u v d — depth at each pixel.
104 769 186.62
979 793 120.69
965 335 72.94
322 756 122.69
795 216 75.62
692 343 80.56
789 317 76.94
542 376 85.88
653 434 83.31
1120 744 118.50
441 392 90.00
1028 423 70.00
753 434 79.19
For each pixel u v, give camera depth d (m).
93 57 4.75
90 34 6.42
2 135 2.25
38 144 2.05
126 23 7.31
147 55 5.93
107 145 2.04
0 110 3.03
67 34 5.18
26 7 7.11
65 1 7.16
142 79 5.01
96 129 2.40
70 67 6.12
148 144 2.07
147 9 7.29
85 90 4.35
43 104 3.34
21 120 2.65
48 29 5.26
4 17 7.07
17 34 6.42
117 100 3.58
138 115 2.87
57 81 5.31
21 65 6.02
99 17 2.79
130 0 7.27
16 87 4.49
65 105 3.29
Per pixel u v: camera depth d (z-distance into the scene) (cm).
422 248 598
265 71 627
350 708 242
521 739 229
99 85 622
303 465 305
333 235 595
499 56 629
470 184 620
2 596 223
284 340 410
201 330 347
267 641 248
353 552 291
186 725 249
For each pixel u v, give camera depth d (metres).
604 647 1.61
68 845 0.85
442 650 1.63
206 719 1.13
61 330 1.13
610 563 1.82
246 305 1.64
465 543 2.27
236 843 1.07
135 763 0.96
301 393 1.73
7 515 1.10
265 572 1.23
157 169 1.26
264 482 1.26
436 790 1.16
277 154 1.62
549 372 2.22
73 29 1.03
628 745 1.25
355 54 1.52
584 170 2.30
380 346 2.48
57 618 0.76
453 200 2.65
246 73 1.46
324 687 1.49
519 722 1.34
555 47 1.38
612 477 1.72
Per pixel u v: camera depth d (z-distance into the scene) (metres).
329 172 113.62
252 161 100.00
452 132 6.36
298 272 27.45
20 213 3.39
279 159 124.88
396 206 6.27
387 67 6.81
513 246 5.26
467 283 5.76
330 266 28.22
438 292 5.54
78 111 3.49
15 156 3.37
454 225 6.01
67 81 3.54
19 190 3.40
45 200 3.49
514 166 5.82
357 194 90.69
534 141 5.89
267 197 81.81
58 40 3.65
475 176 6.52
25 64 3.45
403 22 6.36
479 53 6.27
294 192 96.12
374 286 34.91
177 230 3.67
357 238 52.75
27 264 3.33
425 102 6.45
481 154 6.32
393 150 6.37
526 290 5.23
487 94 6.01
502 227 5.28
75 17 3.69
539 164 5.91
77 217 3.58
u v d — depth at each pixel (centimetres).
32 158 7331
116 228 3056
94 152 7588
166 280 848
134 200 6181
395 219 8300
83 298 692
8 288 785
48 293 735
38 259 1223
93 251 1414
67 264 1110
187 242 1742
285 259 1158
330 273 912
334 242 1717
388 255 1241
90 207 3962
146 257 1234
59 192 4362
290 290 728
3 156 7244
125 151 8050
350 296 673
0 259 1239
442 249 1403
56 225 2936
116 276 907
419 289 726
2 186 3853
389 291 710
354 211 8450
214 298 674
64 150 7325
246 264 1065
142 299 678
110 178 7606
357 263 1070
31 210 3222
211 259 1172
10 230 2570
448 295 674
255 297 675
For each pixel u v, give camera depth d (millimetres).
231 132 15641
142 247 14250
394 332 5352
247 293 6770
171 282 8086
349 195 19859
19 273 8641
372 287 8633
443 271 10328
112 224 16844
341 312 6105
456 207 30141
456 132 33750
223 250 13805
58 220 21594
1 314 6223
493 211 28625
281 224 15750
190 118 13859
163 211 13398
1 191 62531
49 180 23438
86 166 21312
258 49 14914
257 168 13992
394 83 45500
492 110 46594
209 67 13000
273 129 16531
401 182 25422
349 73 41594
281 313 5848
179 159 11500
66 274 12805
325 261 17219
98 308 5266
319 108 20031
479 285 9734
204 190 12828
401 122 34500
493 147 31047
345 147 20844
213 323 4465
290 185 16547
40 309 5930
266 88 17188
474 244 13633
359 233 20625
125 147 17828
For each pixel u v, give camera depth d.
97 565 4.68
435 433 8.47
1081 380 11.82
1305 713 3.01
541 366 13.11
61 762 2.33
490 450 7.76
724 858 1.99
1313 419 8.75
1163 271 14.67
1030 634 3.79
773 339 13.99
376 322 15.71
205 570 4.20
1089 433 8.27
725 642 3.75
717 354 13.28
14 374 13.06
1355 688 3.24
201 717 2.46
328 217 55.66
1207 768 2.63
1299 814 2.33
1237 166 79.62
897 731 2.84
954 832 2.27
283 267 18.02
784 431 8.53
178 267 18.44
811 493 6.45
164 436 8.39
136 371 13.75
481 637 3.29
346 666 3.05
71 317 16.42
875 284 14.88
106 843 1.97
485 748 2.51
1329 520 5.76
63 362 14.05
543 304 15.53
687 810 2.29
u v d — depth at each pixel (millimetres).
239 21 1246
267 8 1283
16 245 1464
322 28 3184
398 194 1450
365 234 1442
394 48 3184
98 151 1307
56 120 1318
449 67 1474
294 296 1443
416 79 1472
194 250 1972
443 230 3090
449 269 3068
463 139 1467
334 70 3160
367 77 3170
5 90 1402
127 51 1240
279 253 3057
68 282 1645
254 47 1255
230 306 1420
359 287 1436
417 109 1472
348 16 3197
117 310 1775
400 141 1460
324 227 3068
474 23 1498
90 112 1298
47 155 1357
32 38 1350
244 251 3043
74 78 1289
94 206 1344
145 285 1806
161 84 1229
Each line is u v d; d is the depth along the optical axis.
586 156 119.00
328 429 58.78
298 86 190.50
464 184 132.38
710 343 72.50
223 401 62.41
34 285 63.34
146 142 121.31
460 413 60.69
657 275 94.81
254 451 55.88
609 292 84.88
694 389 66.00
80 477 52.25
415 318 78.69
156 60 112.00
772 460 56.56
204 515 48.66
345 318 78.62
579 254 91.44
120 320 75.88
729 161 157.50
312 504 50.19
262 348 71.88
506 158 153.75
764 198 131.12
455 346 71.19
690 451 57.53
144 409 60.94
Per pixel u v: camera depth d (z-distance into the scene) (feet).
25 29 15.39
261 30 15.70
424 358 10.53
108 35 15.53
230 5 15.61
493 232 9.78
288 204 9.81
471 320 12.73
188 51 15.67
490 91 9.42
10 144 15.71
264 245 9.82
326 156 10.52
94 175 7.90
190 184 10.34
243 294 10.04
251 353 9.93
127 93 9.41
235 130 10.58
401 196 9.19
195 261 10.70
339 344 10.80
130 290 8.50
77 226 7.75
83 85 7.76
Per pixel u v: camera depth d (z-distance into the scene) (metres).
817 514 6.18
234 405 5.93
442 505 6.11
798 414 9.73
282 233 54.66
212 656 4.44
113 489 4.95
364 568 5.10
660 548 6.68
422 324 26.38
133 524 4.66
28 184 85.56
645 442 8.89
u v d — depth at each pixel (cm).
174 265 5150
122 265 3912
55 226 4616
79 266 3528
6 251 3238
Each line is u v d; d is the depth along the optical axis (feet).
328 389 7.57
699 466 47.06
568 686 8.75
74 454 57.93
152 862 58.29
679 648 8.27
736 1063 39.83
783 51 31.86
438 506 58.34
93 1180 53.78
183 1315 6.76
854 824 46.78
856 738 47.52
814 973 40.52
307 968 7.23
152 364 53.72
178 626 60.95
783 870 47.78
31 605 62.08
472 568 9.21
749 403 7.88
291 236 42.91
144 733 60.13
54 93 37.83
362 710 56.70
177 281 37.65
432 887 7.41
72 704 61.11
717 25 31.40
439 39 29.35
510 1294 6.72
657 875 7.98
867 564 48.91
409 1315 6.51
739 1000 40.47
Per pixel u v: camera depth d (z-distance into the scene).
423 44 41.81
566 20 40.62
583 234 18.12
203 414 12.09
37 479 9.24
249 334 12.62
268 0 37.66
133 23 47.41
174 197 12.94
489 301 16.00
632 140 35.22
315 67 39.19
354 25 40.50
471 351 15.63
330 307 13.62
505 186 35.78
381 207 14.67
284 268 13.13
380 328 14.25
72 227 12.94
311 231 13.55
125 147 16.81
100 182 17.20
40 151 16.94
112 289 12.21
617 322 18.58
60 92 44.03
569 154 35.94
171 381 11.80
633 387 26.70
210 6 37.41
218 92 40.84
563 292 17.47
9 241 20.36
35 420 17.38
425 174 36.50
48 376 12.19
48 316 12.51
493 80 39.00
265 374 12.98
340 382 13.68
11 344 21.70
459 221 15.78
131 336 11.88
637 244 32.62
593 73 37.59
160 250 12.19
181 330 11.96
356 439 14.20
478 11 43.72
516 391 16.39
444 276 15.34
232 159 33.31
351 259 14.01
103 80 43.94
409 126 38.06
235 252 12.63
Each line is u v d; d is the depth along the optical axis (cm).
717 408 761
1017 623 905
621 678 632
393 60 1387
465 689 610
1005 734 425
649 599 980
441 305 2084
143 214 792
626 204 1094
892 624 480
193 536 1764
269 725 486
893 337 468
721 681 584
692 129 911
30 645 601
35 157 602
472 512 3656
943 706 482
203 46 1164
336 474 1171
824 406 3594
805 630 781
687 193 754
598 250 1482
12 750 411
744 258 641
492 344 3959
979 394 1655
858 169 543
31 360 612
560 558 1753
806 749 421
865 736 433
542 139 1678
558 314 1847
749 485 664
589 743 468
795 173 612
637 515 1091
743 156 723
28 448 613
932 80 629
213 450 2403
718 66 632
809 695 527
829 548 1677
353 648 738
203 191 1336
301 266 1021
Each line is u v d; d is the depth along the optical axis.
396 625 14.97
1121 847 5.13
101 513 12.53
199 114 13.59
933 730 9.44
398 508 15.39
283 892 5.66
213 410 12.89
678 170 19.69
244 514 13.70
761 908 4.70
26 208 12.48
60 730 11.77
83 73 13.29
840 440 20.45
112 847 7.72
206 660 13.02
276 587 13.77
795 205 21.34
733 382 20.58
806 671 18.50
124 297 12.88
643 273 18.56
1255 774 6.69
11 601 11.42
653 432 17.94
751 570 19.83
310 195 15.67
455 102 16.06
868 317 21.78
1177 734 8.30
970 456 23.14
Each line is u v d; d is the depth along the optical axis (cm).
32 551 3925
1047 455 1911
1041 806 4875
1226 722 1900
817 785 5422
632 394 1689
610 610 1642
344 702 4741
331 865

○ ○ ○ ○ ○

Action item
Could you restate word for word the lines above, from the one that contains "854 824 46.78" through the one that contains "478 11 43.72", and no others?

Response for this exercise
854 824 46.78
856 738 47.52
814 973 40.52
307 968 7.23
152 364 53.72
178 626 60.95
783 870 47.78
31 605 62.08
472 568 9.21
749 403 7.88
291 236 42.91
144 733 60.13
54 93 37.83
362 710 56.70
177 281 37.65
432 887 7.41
72 704 61.11
717 25 31.40
439 39 29.35
510 1294 6.72
657 875 7.98
867 564 48.91
409 1315 6.51
739 1000 40.47
Per pixel u v: camera depth d (z-distance into the scene).
423 44 41.81
566 20 40.62
583 234 18.12
203 414 12.09
37 479 9.24
249 334 12.62
268 0 37.66
133 23 47.41
174 197 12.94
489 301 16.00
632 140 35.22
315 67 39.19
354 25 40.50
471 351 15.63
330 307 13.62
505 186 35.78
381 207 14.67
284 268 13.13
380 328 14.25
72 227 12.94
311 231 13.55
125 147 16.81
100 182 17.20
40 151 16.94
112 289 12.21
617 322 18.58
60 92 44.03
569 154 35.94
171 381 11.80
633 387 26.70
210 6 37.41
218 92 40.84
563 292 17.47
9 241 20.36
35 420 17.38
425 174 36.50
48 376 12.19
48 316 12.51
493 80 39.00
265 374 12.98
340 382 13.68
11 344 21.70
459 221 15.78
131 336 11.88
637 244 32.62
593 73 37.59
160 250 12.19
181 330 11.96
356 439 14.20
478 11 43.72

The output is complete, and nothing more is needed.